The third story “Sh’Khol” more than makes up for the second. Sh’khol is a Hebrew word that translates “bereavement”. It is more than that, it means the loss of someone young by a family member, mainly the death of a child. It can be found in Isaiah 47:9 the prophecy being roughly translated as follows:
“But these two [things] shall come to thee in a moment in one day, the loss of children [sh’khol] and widowhood: they shall come upon thee in their perfection for the multitude of thine sorceries, [and] the great abundance of thine enchantments.”
The concept of horeh shakul is used to describe a parent who has lost a child in Hebrew.There is no comparable word in English, such language being reserved for loss of spouses. Mr. McCann notes there is no word for it in Irish, Russian, French, German and other languages, although there are analogues in Sanskrit and Arabic. The absence of a noun perhaps is a product of legal systems, but is a gaping hole in language, considering other useless verbiage.
The story concerns the loss of a deaf son by a divorced mother living on the Irish coast. It is both a coming of age story, a mother-son story and a drama revolving around the search for the child and a mother’s anguish.

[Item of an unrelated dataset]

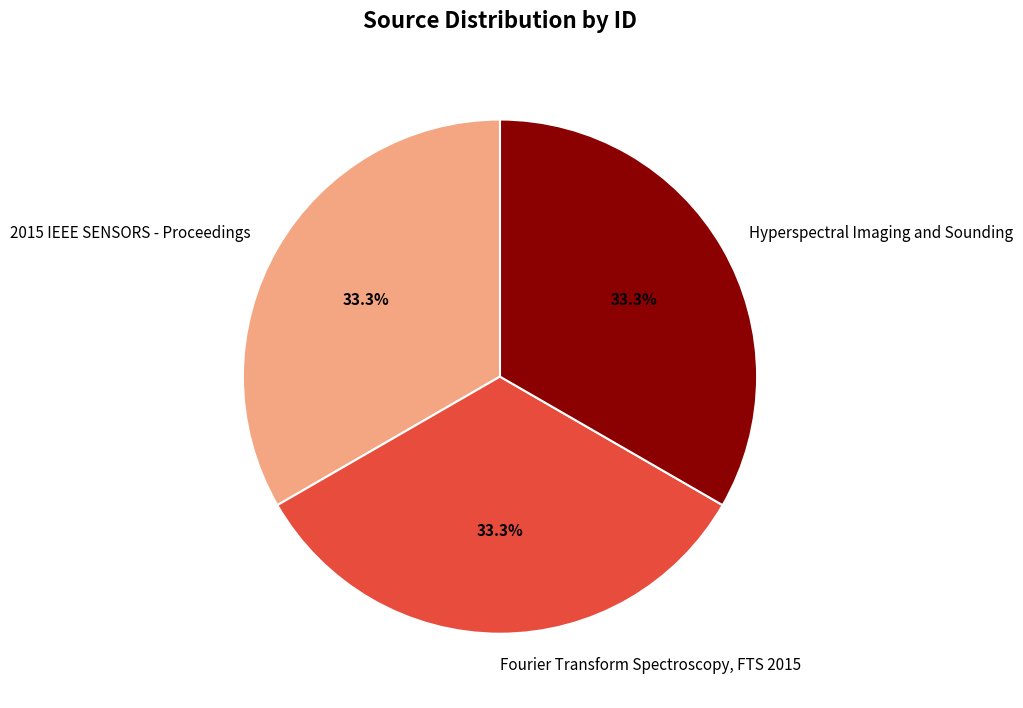

Approximately how many times larger is the value at 2015 IEEE SENSORS - Proceedings compared to Hyperspectral Imaging and Sounding?

1.0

The last story is “Treaty.” An elderly Maryknoll Sister sees on TV her right-wing torturer when decades earlier she was held captive in Columbia. He has recast himself as left-wing defender of miners acting as a diplomat in London. She confronts him. The theme is the challenge of faith in the face of pure evil. The physical assault, although vastly different, is drawn from the author being mugged while in the defense of a woman. The Author’s Note reveals that theidea of the punch in “Thirteen Ways of Looking” preceded the mugging, but the recognition of the Sister’s attacker in “Treaty” was a result of the mugging. In life, Mr. McCann did not see who assaulted him from behind.
“Treaty” captivates throughout as does this collection of short stories. It makes me look forward to reading Mr. McCann’s novels.